Directive => Please return the lines below verbatim, beginning at the one that has "Meetnet Muurplanten" and stopping after the one that has "Staat dit korstmos er nog?", and add no other lines.

Exercise data =>
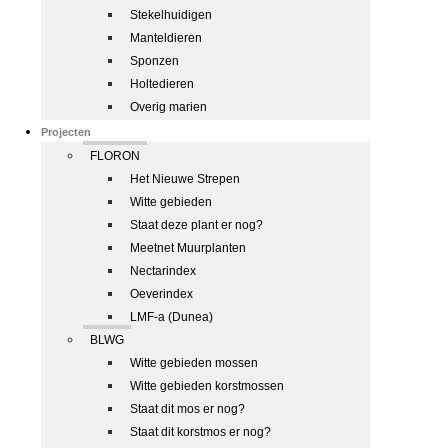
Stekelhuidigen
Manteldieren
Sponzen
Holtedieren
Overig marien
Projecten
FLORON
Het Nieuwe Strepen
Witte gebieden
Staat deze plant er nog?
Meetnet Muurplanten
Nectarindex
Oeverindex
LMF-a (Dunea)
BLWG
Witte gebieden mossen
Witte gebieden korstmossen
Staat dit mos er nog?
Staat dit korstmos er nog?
---
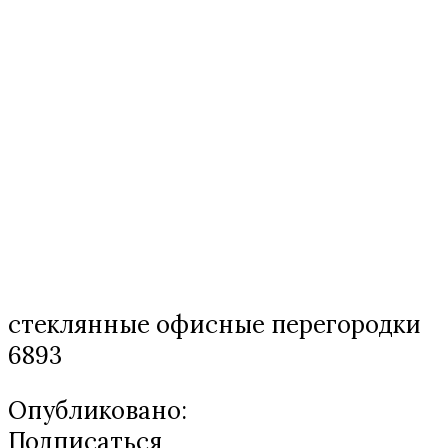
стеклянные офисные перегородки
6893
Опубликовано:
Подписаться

Problem solution =>
Meetnet Muurplanten
Nectarindex
Oeverindex
LMF-a (Dunea)
BLWG
Witte gebieden mossen
Witte gebieden korstmossen
Staat dit mos er nog?
Staat dit korstmos er nog?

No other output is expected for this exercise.